Eserin ikinci kısmı, yazarların bölgedeki canlı Ermeni varlığını resmetmek ve yeniden sunmak amacını başarılı bir biçimde yerine getiriyor. İnsanlar ve Yaşadıkları Topraklar başlığını taşıyan bu kısımda Ermenilerin Anadolu’nun her köşesine yayılmış varlığı bu varlığın tarihsel kökenlerine dair bilgiler, görseller, mimariye ve kültüre ilişkin aktarımlarla birlikte sunuluyor. İstanbul hamalları, sarrafları, simitçilerini; Anadolu’daki yüzlerce kilisenin fotoğrafını, Ermeni terzilerinin, rahibelerinin yetimhanelerin, hastanelerin fotoğraflarını bulmanın mümkün olduğu bu kısımda her bölgenin yaşam tarzı da titizlikle yeniden canlandırılıyor. Özellikle İstanbul, İzmir gibi kozmopolit metropollerle Yüksek Ermeni Platosu olarak adlandırılan bölgede yaşayan Ermenilerin arasındaki önemli farkları ilk elde görmek mümkün. Ama derinleştikçe bu bölgelerin kendi kırsallarının nasıl farklılaştığına dair bilgiler bu topraklarda var olmuş canlı bir tarihi gözler önüne seriyor. Her sayfasında, okuyana, özellikle de Türkiyeli okura, bilmenin sorumluluğunu biraz daha hissettiren bu kitabın Hrant Dink için neden bu kadar önemli olduğu da sanırım böylece ortaya çıkıyor.

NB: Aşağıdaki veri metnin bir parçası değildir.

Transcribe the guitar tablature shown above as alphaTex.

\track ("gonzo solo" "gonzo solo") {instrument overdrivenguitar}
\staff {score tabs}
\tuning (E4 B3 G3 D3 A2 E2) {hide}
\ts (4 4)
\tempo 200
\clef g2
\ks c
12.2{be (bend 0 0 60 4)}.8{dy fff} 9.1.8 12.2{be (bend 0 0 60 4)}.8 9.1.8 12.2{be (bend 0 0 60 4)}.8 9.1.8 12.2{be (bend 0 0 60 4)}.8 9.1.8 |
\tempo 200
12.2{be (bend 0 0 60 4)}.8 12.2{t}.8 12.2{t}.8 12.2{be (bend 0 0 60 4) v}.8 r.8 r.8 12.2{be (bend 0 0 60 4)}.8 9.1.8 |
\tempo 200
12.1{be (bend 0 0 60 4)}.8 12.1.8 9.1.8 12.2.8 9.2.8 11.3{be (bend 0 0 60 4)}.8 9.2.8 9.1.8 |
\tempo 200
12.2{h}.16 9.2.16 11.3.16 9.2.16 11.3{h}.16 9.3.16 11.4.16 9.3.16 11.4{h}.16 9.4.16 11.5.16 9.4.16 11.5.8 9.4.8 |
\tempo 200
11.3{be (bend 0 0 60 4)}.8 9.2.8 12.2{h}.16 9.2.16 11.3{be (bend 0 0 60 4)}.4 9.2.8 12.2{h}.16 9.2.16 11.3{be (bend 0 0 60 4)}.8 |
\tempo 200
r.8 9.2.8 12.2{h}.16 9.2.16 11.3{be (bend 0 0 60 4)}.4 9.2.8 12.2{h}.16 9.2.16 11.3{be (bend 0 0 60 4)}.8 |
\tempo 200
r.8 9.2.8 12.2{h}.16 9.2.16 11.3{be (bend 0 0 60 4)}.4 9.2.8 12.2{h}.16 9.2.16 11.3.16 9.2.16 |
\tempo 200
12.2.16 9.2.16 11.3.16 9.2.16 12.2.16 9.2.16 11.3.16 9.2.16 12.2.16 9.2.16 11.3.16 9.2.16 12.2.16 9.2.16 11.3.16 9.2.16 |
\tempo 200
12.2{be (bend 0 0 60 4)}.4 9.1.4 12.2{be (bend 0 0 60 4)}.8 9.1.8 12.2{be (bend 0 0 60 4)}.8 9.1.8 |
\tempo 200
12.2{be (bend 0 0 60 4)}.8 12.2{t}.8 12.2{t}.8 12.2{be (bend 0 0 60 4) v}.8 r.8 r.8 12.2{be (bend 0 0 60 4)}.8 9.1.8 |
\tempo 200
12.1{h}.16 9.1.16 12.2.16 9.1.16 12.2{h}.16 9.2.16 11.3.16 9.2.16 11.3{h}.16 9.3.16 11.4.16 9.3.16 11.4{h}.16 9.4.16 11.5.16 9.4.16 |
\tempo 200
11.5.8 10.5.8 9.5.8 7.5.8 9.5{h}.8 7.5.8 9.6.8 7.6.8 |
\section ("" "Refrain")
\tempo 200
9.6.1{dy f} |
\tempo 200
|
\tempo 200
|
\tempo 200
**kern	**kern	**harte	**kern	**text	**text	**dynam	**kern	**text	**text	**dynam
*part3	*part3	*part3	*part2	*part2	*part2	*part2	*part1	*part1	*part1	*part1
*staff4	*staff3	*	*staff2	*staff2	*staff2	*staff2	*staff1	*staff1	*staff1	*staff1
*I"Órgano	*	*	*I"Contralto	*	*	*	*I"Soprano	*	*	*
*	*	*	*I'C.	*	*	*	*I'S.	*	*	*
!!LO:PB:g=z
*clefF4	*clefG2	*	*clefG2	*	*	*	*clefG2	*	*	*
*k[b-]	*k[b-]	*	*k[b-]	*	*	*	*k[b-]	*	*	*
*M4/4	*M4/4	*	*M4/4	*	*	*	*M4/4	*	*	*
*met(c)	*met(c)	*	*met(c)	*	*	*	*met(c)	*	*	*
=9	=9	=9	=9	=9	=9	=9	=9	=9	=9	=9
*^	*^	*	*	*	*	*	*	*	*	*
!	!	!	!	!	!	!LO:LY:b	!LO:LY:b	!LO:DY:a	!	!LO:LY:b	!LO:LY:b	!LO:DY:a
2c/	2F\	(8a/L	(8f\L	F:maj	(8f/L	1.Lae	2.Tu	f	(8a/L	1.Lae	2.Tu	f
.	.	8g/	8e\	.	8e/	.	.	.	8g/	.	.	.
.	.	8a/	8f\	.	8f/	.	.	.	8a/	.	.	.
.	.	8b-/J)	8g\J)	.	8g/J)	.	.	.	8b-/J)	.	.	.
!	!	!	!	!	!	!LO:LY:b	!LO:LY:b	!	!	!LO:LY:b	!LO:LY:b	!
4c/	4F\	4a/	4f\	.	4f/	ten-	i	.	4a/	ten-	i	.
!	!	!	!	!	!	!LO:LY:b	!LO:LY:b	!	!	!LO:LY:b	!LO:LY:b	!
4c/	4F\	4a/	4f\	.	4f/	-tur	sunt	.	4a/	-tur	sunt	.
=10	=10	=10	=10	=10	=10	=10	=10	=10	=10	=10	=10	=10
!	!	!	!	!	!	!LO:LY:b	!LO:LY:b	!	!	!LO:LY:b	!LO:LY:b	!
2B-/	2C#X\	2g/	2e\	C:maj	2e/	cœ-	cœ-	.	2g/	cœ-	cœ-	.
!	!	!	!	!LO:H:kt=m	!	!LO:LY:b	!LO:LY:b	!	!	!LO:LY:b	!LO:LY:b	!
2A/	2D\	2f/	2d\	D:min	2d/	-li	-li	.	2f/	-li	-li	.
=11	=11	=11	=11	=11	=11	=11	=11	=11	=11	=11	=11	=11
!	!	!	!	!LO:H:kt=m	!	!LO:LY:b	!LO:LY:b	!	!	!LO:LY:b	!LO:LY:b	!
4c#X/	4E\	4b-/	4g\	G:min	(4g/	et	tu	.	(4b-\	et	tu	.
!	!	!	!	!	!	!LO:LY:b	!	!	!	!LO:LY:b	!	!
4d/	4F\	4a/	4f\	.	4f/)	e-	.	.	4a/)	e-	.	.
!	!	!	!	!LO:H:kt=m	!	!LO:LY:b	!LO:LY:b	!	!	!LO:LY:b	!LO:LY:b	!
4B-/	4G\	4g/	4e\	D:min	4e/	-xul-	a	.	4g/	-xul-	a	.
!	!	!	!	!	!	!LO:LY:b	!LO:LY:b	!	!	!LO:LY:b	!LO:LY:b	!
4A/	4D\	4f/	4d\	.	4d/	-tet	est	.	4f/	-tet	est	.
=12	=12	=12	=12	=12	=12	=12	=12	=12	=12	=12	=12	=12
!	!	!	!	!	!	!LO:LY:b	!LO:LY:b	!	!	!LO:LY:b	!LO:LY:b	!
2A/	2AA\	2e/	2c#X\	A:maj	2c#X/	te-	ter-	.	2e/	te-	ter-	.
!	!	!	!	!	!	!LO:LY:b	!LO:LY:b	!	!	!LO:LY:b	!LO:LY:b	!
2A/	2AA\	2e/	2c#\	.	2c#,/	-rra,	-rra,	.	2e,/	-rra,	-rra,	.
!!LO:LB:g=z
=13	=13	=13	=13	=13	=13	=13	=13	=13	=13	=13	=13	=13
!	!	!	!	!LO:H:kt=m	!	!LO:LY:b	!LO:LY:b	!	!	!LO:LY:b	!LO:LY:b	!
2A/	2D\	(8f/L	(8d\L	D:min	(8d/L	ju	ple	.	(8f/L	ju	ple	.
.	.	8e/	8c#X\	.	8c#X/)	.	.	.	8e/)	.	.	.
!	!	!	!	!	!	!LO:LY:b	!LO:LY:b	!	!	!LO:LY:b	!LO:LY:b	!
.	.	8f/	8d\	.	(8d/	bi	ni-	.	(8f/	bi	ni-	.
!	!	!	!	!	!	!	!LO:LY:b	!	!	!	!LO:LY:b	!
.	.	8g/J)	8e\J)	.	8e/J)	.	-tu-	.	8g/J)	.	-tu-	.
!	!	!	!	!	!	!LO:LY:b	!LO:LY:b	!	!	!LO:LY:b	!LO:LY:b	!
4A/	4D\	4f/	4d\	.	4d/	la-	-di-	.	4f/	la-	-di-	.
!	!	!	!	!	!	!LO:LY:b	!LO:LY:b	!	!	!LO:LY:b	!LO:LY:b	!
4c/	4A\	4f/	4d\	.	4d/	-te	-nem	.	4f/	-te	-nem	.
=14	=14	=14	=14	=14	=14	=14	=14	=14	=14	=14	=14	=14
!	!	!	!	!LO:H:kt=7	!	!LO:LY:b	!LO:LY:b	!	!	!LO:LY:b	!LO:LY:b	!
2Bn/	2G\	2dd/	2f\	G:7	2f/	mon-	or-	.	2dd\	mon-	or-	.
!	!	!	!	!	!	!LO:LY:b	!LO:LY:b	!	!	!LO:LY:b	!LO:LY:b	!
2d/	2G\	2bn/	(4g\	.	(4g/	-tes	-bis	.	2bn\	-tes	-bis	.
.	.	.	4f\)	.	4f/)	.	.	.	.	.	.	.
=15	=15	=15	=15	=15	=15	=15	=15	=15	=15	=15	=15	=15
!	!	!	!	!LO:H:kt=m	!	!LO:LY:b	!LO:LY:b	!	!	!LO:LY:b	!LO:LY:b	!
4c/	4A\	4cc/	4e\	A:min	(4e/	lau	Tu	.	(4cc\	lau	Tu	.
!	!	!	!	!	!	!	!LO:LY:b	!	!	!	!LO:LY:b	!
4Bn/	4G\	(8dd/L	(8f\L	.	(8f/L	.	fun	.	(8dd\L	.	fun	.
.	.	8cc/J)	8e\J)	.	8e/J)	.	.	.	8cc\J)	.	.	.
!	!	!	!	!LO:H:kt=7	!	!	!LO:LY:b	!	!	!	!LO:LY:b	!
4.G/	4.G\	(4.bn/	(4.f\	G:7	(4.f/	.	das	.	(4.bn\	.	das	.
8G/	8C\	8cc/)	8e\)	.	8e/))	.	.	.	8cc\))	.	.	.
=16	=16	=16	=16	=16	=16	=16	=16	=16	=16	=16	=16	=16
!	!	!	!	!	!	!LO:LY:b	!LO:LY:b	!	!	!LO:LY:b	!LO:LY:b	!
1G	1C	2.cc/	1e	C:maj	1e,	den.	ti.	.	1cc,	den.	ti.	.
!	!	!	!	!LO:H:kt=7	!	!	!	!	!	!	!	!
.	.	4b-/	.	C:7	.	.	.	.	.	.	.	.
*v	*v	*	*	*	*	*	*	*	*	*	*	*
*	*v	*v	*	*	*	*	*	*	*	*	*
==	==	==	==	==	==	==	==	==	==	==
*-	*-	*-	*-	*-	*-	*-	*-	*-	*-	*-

Bitirirken, kitabı okurken masamda gören herkesin hemen kendi doğduğu yerleşime ilişkin bilgilere dair bir tarama yapması aslında ortalama her Türkiyelinin en azından benim çevremde olanların, üzerine bastığı toprağa, gittiği okula, camiye dair bir sorusu olduğunu bana kişisel olarak gösterdi. Bu eser, daha genel bir soruya dair önemli bilgiler içermesinin yanı sıra bir sorumluluğa da işaret etmesiyle çok önemli ve değerli bir çalışma.